Count the lines in the listing below that contain the string "Personen", matching case exactly, and give only the number.
######
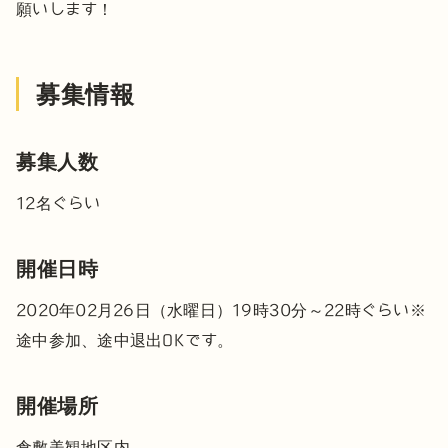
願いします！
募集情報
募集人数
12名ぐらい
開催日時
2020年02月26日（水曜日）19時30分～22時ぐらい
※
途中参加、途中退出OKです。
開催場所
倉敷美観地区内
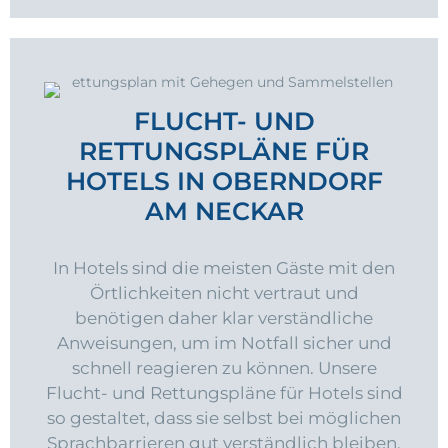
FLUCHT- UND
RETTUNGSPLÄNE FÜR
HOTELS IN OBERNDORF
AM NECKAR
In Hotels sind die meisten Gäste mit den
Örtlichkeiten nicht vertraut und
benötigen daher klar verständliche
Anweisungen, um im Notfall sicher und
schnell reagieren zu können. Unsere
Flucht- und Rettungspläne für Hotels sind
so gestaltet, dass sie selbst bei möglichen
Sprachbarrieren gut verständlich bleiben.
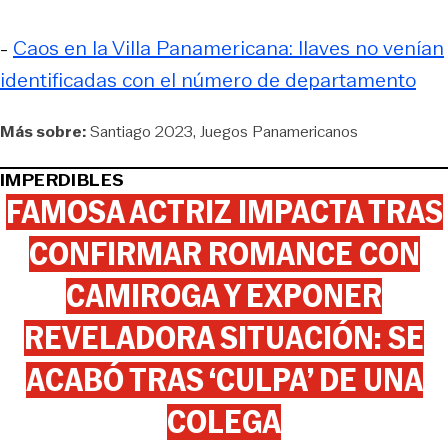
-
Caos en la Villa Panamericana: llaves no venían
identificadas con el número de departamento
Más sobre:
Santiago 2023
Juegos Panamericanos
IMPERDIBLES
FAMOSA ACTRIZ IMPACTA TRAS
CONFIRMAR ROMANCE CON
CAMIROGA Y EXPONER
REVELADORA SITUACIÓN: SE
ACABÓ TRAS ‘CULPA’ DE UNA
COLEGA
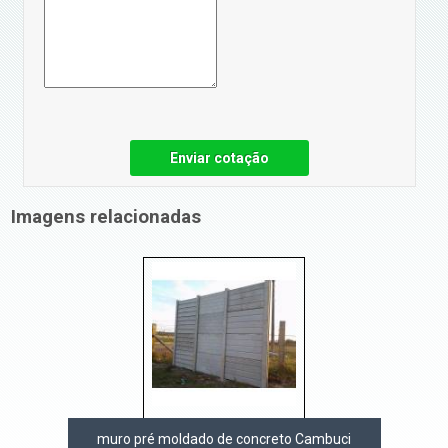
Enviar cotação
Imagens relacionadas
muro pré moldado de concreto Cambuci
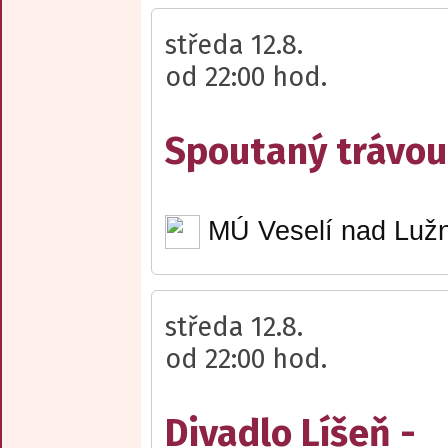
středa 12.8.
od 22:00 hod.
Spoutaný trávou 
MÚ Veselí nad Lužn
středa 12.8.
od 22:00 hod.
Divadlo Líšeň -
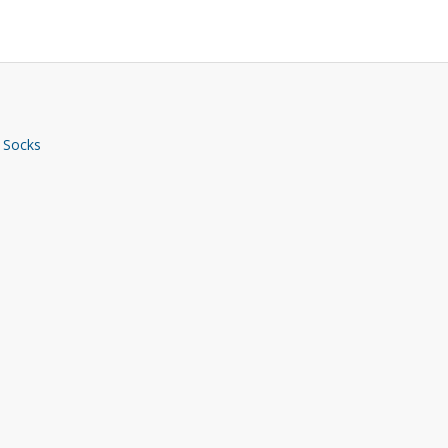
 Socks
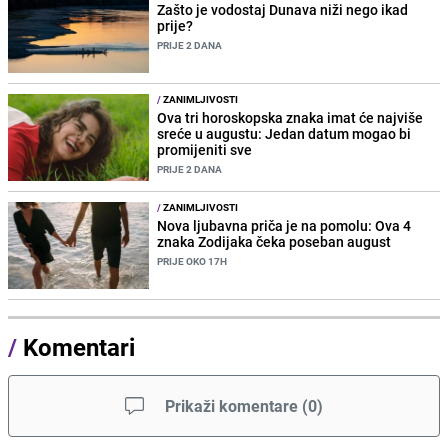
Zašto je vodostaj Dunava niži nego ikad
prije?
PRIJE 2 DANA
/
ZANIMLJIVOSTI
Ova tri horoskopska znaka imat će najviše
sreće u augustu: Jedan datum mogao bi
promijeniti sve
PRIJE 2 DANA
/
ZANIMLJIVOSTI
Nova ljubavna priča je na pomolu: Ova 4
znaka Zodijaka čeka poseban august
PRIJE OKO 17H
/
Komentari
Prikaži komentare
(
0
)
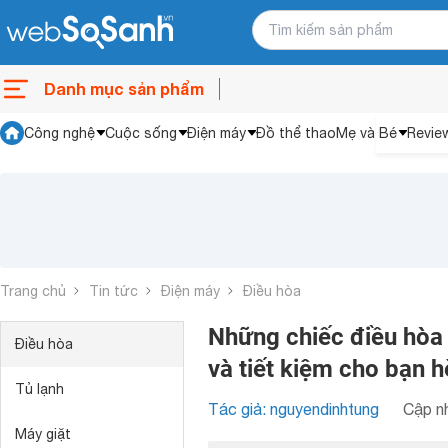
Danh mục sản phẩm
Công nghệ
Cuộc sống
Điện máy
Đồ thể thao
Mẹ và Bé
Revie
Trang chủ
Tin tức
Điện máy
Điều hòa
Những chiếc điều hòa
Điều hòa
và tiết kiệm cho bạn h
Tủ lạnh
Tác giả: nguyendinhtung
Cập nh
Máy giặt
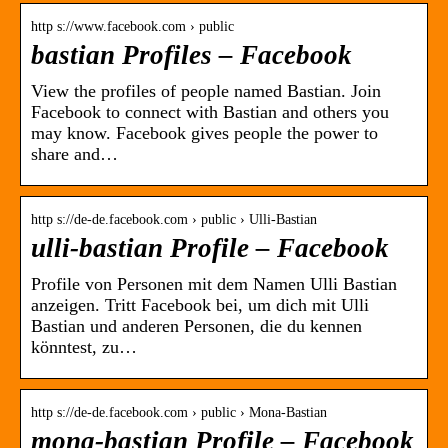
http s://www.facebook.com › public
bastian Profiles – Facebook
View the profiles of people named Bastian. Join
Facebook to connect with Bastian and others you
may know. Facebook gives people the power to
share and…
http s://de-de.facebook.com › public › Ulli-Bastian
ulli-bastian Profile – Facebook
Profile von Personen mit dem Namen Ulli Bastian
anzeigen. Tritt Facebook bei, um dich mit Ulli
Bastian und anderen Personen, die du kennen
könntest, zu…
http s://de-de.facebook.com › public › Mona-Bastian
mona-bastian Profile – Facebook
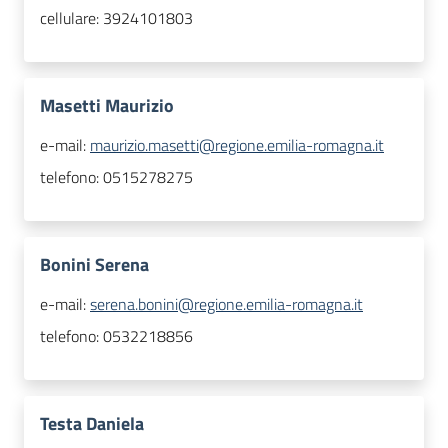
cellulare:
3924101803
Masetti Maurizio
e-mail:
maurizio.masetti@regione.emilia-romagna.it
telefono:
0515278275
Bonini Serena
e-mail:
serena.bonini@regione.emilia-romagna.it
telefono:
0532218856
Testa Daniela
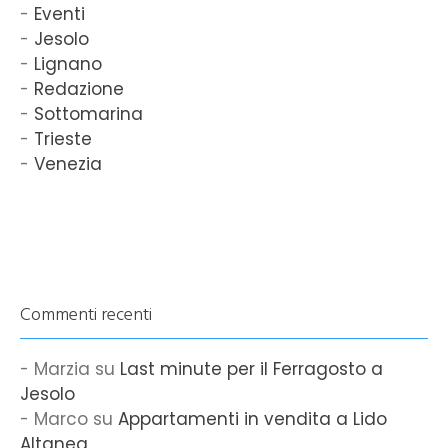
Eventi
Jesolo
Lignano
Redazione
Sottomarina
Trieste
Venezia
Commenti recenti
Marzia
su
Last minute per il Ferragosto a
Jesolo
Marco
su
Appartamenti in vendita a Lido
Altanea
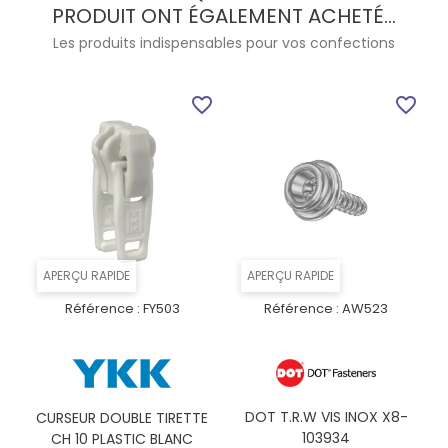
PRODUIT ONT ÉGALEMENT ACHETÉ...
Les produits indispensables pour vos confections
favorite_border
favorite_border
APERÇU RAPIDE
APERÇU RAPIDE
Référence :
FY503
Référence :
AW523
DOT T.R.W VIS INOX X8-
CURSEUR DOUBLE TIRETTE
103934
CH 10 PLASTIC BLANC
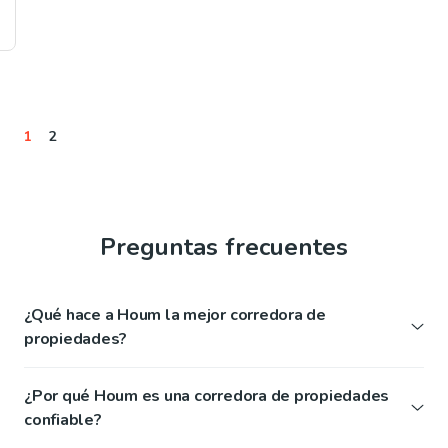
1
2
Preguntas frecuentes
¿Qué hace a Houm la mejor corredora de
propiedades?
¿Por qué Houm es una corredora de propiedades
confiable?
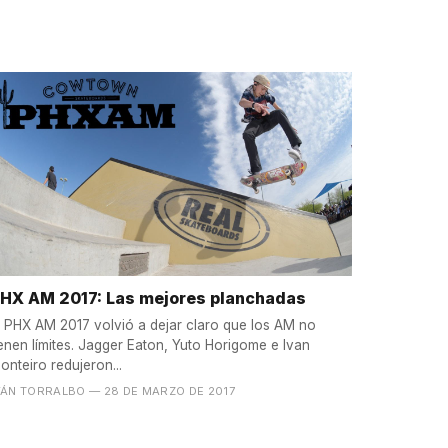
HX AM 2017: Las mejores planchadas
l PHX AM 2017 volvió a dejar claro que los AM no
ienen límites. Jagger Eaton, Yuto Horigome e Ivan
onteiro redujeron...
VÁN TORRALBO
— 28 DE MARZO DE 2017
######
• [Output of the exercise]: 2